Kevin ri de novo e me diz:
- Você está me bajulando, Deimos.
Fico sério de repente e pergunto:
- O que você acha que aconteceu com eles?
Kevin faz uma cara estranha quando eu digo isso, como se tivesse um arrepio.
- Como podemos saber? Nenhum vampiro jamais voltou de lá com vida. Por isso que Tonny jamais fez daquele lugar o seu território.
- Mas você esteve lá, Kevin - eu digo - Como conseguiu sobreviver?
- Vai ver a coisa só ataca vampiros e não ghouls, não sei ao certo. O que sei foi que eu nem cheguei perto da Igreja, só matei um dos devotos quando ele estava à vários quarteirões de Lá, peguei a roupa dele e me mandei sem olhar para trás.
- Existem mais coisas entre o céu e a terra do que pode sonhar a nossa vã filosofia - eu digo, citando incorretamente Hamlet.
- Não só a nossa filosofia, irmão, mas a nossa imaginação.
Ainda penso nisso momentos antes de me enfiar no meu caixão. O que diabos terá acontecido com aqueles três poderosos vampiros quando entraram no território proibido? Certamente eu saberia se eles me compelissem a ir consigo e, certamente, eu desapareceria junto com eles.

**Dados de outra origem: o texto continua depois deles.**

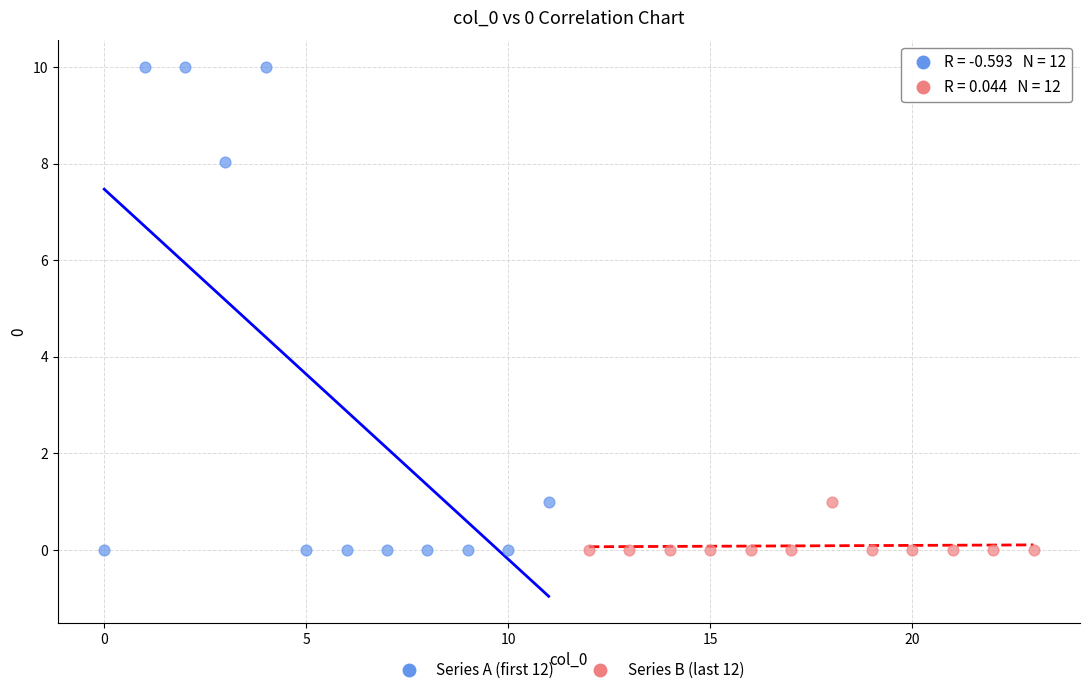

Which series reaches the maximum Y coordinate?

Series A (first 12)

Tonny acabou ficando com Saint Peter inteira para si, exceto o território onde está a Igreja. Ele venceu explorando o único ponto fraco dos invasores: o fato deles não conhecerem Saint Peter e suas lendas. Somente assim ele pôde convencê-los a ignorar um poder aparentemente menor, o dele, em prol de um poder maior, a Coisa que mora na Igreja - que eu descobri ter pelo menos seis séculos. Claro que eu fiz a minha parte, levando-os a acreditar que eu servia à Coisa da Igreja, mas o plano em si, foi concebido por Tonny e sua mais recente Cria, Kevin.
Não vejo a hora de partir para Nova Iorque. As coisas estão ficando agitadas demais por aqui.